As you may have heard, the American Psychiatric Association has proposed sweeping changes to the diagnostic criteria for autism spectrum disorders (ASD). As a result of these changes, it is estimated that 45-80% of those previously diagnosed with an ASD will no longer qualify for that diagnosis. I understand that there may be a new substitute diagnosis referred to as "social communication disorder", which may be applied to those who no longer qualify as having an ASD.
There are so many Big Issues that I don't feel qualified to weigh in on here. Will this lead to a more or less just allocation of resources? What about the issue of identity? After all, "asperger's" is more than just a label; there are huge swaths of people who identify as "asperger's." You can switch up a diagnostic manual, but you can't just take away a sense of identity from people. Will those with asperger's coalesce around the new label ("social communication disorder")? How will these changes affect my son? These are fascinating questions. I don't have answers.
I'm writing in reaction to a post I read by another blogger, and I'm just writing to put my anecdotal experience out there. Writes another blogger whom I admire and respect (emphasis added by me):
I do understand that the surge in ASD diagnoses has placed a huge burden on the healthcare system and school budgets. If it's true that a large fraction of ASD kids are improperly diagnosed today, it would stand to reason that the services currently being delivered are not needed. If so, where is the outcry over waste? There isn't any, because it's universally accepted among recipients that the services ARE needed.
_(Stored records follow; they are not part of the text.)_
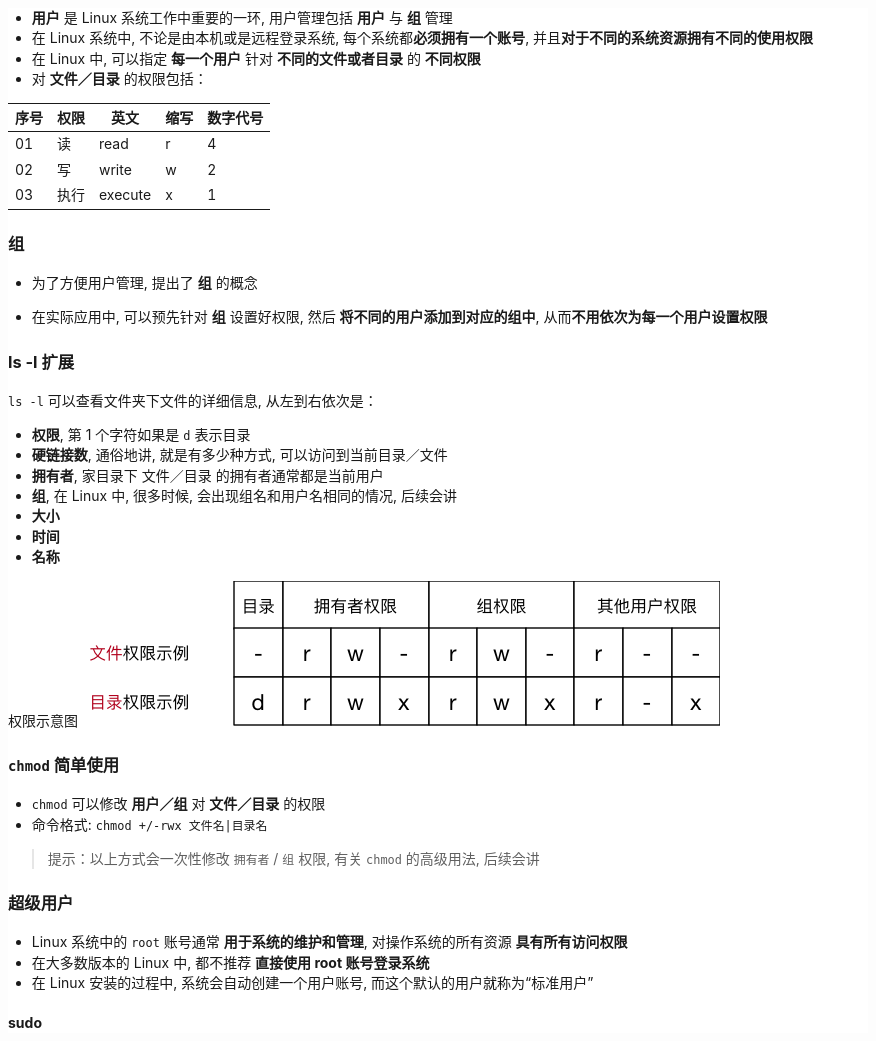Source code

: - **用户** 是 Linux 系统工作中重要的一环, 用户管理包括 **用户** 与 **组** 管理
- 在 Linux 系统中, 不论是由本机或是远程登录系统, 每个系统都**必须拥有一个账号**, 并且**对于不同的系统资源拥有不同的使用权限**
- 在 Linux 中, 可以指定 **每一个用户** 针对 **不同的文件或者目录** 的 **不同权限**
- 对 **文件／目录** 的权限包括：

序号|权限|英文|缩写|数字代号
-|-|-|-|-
01|读|read|r|4
02|写|write|w|2
03|执行|execute|x|1

### 组

- 为了方便用户管理, 提出了 **组** 的概念

- 在实际应用中, 可以预先针对 **组** 设置好权限, 然后 **将不同的用户添加到对应的组中**, 从而**不用依次为每一个用户设置权限**

### ls -l 扩展

`ls -l` 可以查看文件夹下文件的详细信息, 从左到右依次是：
- **权限**, 第 1 个字符如果是 `d` 表示目录
- **硬链接数**, 通俗地讲, 就是有多少种方式, 可以访问到当前目录／文件
- **拥有者**, 家目录下 文件／目录 的拥有者通常都是当前用户
- **组**, 在 Linux 中, 很多时候, 会出现组名和用户名相同的情况, 后续会讲
- **大小**
- **时间**
- **名称**

权限示意图
![002_权限示意图](img/qx.png)

### `chmod` 简单使用

- `chmod` 可以修改 **用户／组** 对 **文件／目录** 的权限
- 命令格式: `chmod +/-rwx 文件名|目录名`

> 提示：以上方式会一次性修改 `拥有者` / `组` 权限, 有关 `chmod` 的高级用法, 后续会讲

### 超级用户

- Linux 系统中的 `root` 账号通常 **用于系统的维护和管理**, 对操作系统的所有资源 **具有所有访问权限**
- 在大多数版本的 Linux 中, 都不推荐 **直接使用 root 账号登录系统**
- 在 Linux 安装的过程中, 系统会自动创建一个用户账号, 而这个默认的用户就称为“标准用户”

#### sudo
With all due respect, I wouldn't say that this is universally accepted. May I direct you to Exhibits A, B and C. Not every child benefits from intensive ABA. The agency we used at one point told us Bradley doesn't need the services they were providing. They set up goals for him, recorded his progress in a binder and it soon became obvious he wasn't enough developmentally impaired to benefit from the program. He maxed out very quickly, meaning he met all the goals they established. In hindsight, this was a colossal waste of resources when you consider the cost of ABA and the children in other communities who are much needier and who don't have access.
You may counter that my family is in the minority because I am in Massachusetts where services are abundant. True, but autism advocates lobby national companies to add an autism benefit. If a national autism benefit were added, families like mine represent potential claims experience - a substantial liability with respect to which the benefit of coverage is uncertain. The new definition of autism represents a way to manage that liability and tie it more closely to a population that is more likely to benefit from the services. Managing that liability may, in turn, result in increased coverage. For this reason, my at-first-blush reaction is that the revised definition will be beneficial.